## Work instructions
Scan the records below for the word "Tote". Copy each line where it appears.

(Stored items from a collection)
##############################

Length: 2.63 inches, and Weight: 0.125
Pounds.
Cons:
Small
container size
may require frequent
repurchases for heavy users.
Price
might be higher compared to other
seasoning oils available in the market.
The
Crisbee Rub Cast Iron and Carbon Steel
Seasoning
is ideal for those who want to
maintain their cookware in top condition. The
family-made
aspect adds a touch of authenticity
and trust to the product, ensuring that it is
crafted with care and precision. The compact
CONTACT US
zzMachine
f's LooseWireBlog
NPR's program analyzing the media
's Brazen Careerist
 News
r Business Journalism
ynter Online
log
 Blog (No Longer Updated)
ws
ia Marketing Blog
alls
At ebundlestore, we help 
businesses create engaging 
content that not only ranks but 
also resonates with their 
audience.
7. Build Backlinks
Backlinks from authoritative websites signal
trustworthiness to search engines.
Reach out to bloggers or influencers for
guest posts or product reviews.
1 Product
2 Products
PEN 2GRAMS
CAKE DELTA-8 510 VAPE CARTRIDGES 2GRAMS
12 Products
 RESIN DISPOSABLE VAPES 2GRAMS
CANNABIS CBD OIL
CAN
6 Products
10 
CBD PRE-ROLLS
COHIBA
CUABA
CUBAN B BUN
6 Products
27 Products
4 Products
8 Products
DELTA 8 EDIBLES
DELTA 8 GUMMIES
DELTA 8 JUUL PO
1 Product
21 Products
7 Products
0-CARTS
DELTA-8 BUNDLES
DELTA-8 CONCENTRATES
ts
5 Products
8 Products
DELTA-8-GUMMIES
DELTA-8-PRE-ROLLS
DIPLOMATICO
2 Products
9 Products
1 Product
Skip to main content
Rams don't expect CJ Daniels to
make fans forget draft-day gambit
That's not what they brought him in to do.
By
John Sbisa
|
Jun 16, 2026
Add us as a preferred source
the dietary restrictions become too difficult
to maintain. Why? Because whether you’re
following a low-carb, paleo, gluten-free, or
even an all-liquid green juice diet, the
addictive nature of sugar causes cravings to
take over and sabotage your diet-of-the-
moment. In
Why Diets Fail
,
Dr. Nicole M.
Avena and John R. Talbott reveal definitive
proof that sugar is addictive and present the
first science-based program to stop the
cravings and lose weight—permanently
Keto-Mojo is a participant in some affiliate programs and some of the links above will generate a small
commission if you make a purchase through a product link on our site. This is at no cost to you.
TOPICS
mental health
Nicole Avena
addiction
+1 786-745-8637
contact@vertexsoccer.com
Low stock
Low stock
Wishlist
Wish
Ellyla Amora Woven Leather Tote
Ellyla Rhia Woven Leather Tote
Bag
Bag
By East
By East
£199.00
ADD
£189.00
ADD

##############################

## Expected output
Ellyla Amora Woven Leather Tote
Ellyla Rhia Woven Leather Tote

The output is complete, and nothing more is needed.